Yeni dünya, yeni toplum, yeni İstanbul maalesef benim gibi 60 yaş sınırını aşmış bireyler için yaşanılır olmaktan çıkmış. Vahşi, yaban, kalabalık topluluklarının yağmaladığı kozmopolit bir ortamın yaşam alanına dönüştürdüğü yüksek binaları, sevgisiz, saygısız insanların doluştuğu koca bir kent olmuş. Son dönemde gittiğim her yerde benzer manzaralara şahit olmuştum ama bu güzelim şehre yapılanlar hepsinden daha zalimce maalesef.

İşlerimi bitirip eve dönünce sosyal medyadan Kadıköy’de neler olduğunu sorguladım. Kadıköy Belediyesi “altyapı çalışmaları için sokağa iş makinası ve benzeri araçların girebilmesi adına heykel zarar görmesin diye, çalışmalar tamamlanana kadar kaldırıldı” şeklinde bir yanıtla geçiştirdi konuyu. Ben takipçisi olacağım. Bakalım Kalkedon Meydanı eski haline gelecek mi? Yoksa kimse toplanıp eylem yapamasın diye heykeller ve bütün taşlar yok edilip gidecek mi? Kim bilir yarın kiliseler, daha sonra insanlar yok edilecek mi? Hiç bilmiyorum, bekleyip göreceğiz.

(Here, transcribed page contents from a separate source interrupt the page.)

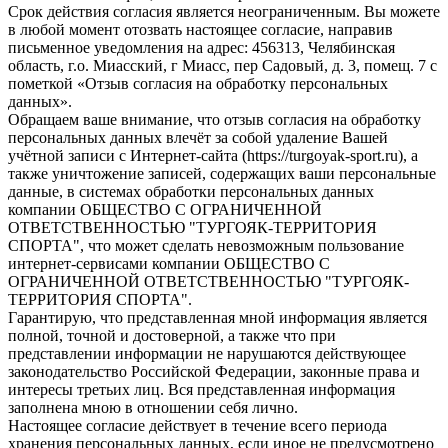
Срок действия согласия является неограниченным. Вы можете
в любой момент отозвать настоящее согласие, направив
письменное уведомления на адрес: 456313, Челябинская
область, г.о. Миасский, г Миасс, пер Садовый, д. 3, помещ. 7 с
пометкой «Отзыв согласия на обработку персональных
данных».
Обращаем ваше внимание, что отзыв согласия на обработку
персональных данных влечёт за собой удаление Вашей
учётной записи с Интернет-сайта (https://turgoyak-sport.ru), а
также уничтожение записей, содержащих ваши персональные
данные, в системах обработки персональных данных
компании ОБЩЕСТВО С ОГРАНИЧЕННОЙ
ОТВЕТСТВЕННОСТЬЮ "ТУРГОЯК-ТЕРРИТОРИЯ
СПОРТА", что может сделать невозможным пользование
интернет-сервисами компании ОБЩЕСТВО С
ОГРАНИЧЕННОЙ ОТВЕТСТВЕННОСТЬЮ "ТУРГОЯК-
ТЕРРИТОРИЯ СПОРТА".
Гарантирую, что представленная мной информация является
полной, точной и достоверной, а также что при
представлении информации не нарушаются действующее
законодательство Российской Федерации, законные права и
интересы третьих лиц. Вся представленная информация
заполнена мною в отношении себя лично.
Настоящее согласие действует в течение всего периода
хранения персональных данных, если иное не предусмотрено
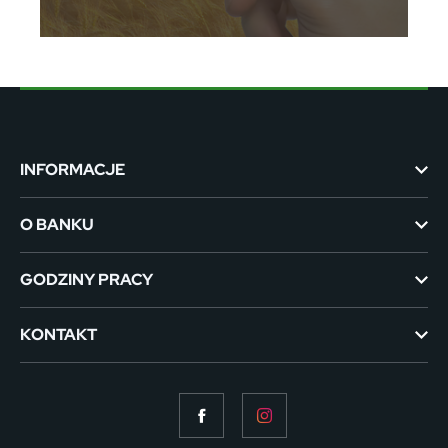
INFORMACJE
O BANKU
GODZINY PRACY
KONTAKT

Lütfen gençler… Bu değerlerimize sahip çıkın. Sizler de sorgulayın, etrafınıza dikkatlice bakın, neler eksilmiş not edin, neler yıkılıyor, neler yok ediliyor… Lütfen bunlara sahip çıkalım, şehrimizi eski haliyle anabilecek bazı değerlerden yoksun bırakmayalım.